Davis died intestate; there was no administration on his estate; and though the lands consist of only 74 acres, and of value less then $2000, his widow took no steps to have the same set apart as exempt by proceeding in the Probate Court.
The question propounded by this appeal is: What if any title McLemore took under the conveyance of Bates and husband?
The appellant, on the authority of Tharp v. Johnson et al.,219 Ala. 537, 122 So. 668, Chavers v. Mayo, 202 Ala. 128,79 So. 594, *Page 561 and Gilbert v. Pinkston, 167 Ala. 490, 52 So. 442, 140 Am.St.Rep. 89, contends that the conveyance of Bates and husband to McLemore, the property not having been claimed and set apart as exempt by a proceeding in the Probate Court, as authorized by the statute, was an abandonment of possession by the widow and worked a forfeiture of her right of homestead exemption, and the heirs at law of Davis, the deceased husband, were entitled to assert their title and recover possession from the grantees of Bates and husband.
In Tharp v. Johnson and Chavers v. Mayo, supra, the court was applying the law governing the right of homestead exemption, and the forfeiture thereof as it existed under the Code of 1876. And in Gilbert v. Pinkston, under the Code of 1886, in all respects the same as the Code of 1876. The Act of February 28, 1889, Acts 1888-89, p. 113, now § 7952 of the Code of 1923, changed the law in respect to abandonment of such right by providing that: "When homestead exemption has been allotted to the widow and minor child or children, or either, * * * they shall not be held to have abandoned or forfeited the same by a removal therefrom." [Italics supplied.]

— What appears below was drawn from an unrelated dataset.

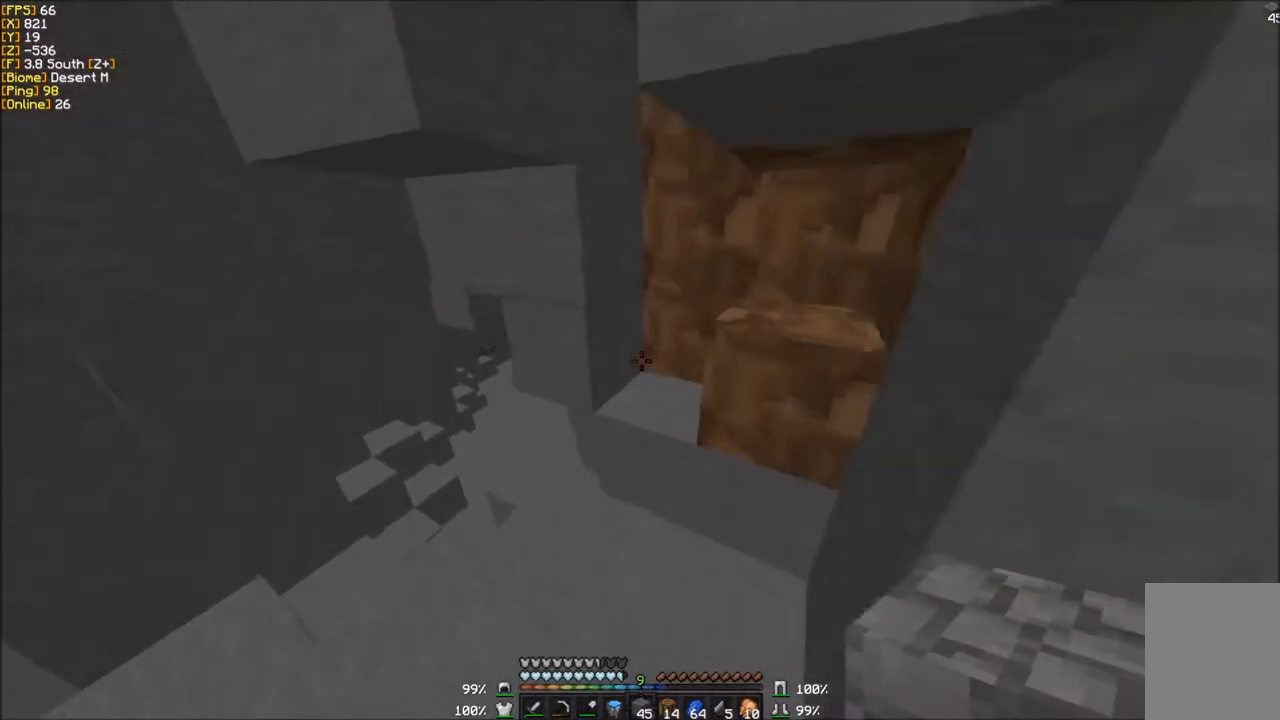
{"keys": ["w"], "mouse": [], "events": [[267, "a", "up"]]}
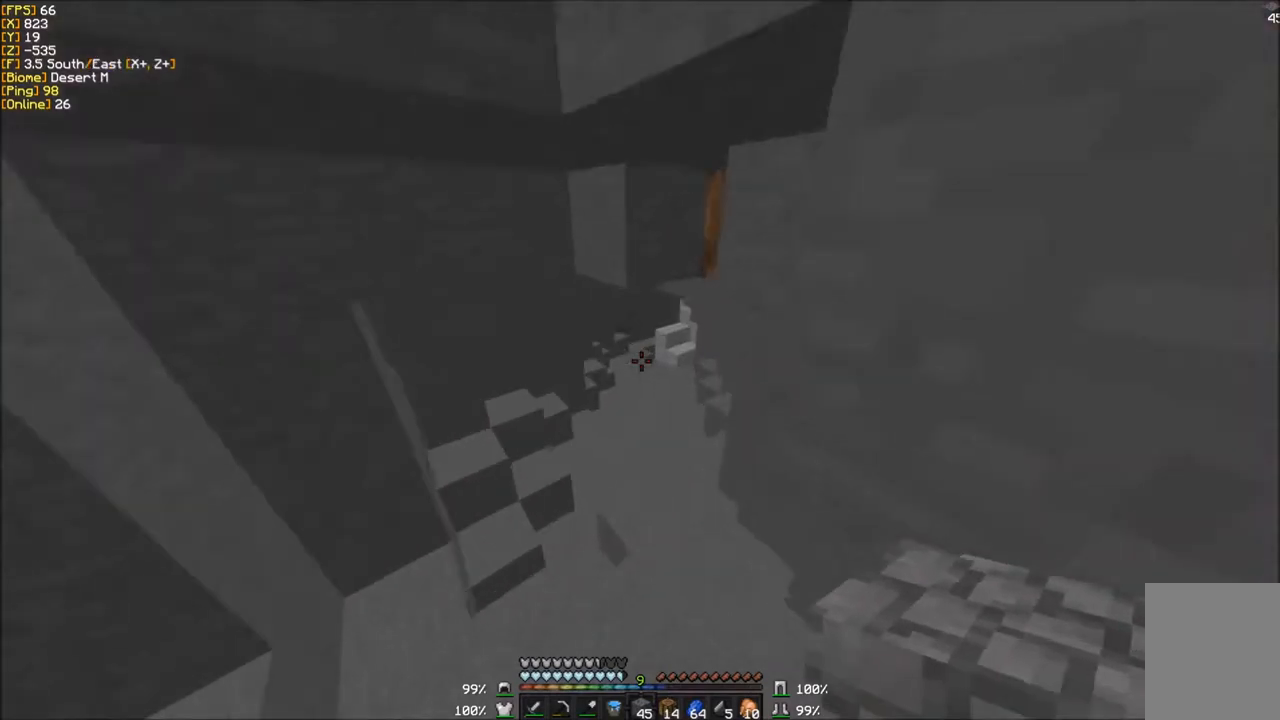
{"keys": ["w"], "mouse": [], "events": []}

That Act, no doubt, was passed to change the law as declared in Barber v. Williams, 74 Ala. 331, to the effect that the abandonment of possession of the homestead by the exemptioner worked a forfeiture of the right of exemption, and in Banks v. Speers, 97 Ala. 560, 11 So. 841, it was held that said Act was not retroactive, but it was observed, by the then Chief Justice [page 844]: "If the statute we have copied had been enacted before the sale was made to Banks, we need not and do not decide that such sale and abandonment of the possession would work a forfeiture of the homestead right. On principle, it would seem that it should not."

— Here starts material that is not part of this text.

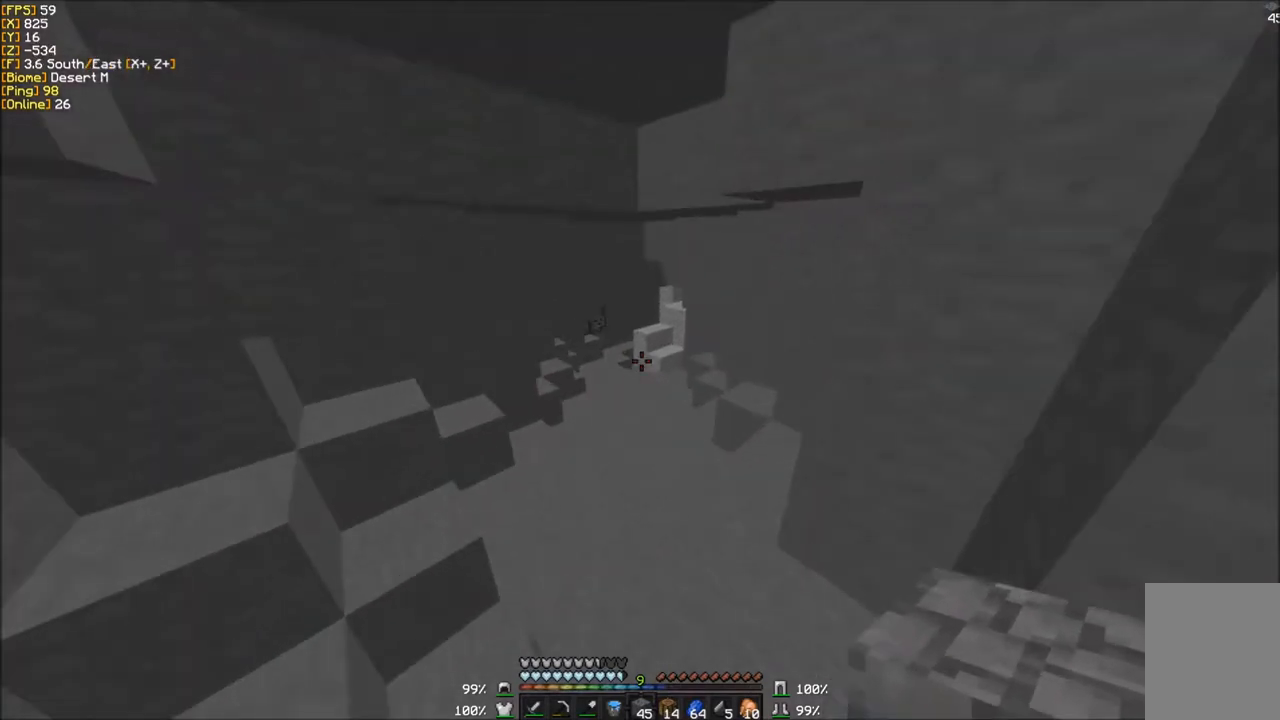
{"keys": ["w"], "mouse": [], "events": []}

Subsequent decisions, some of which are cited below, uniformly hold that in respect to homestead rights accruing subsequent to the Act of February 28, 1889, the sale and abandonment of possession by the exemptioner does not work a forfeiture of the right of exemption and such conveyance passes to the grantee such title as the widow acquired under the exemption statutes. Tartt v. Negus, 127 Ala. 301, 28 So. 713; Newell v. Johns, 128 Ala. 584, 29 So. 609; Faircloth et al. v. Carroll et al., 137 Ala. 243, 34 So. 182.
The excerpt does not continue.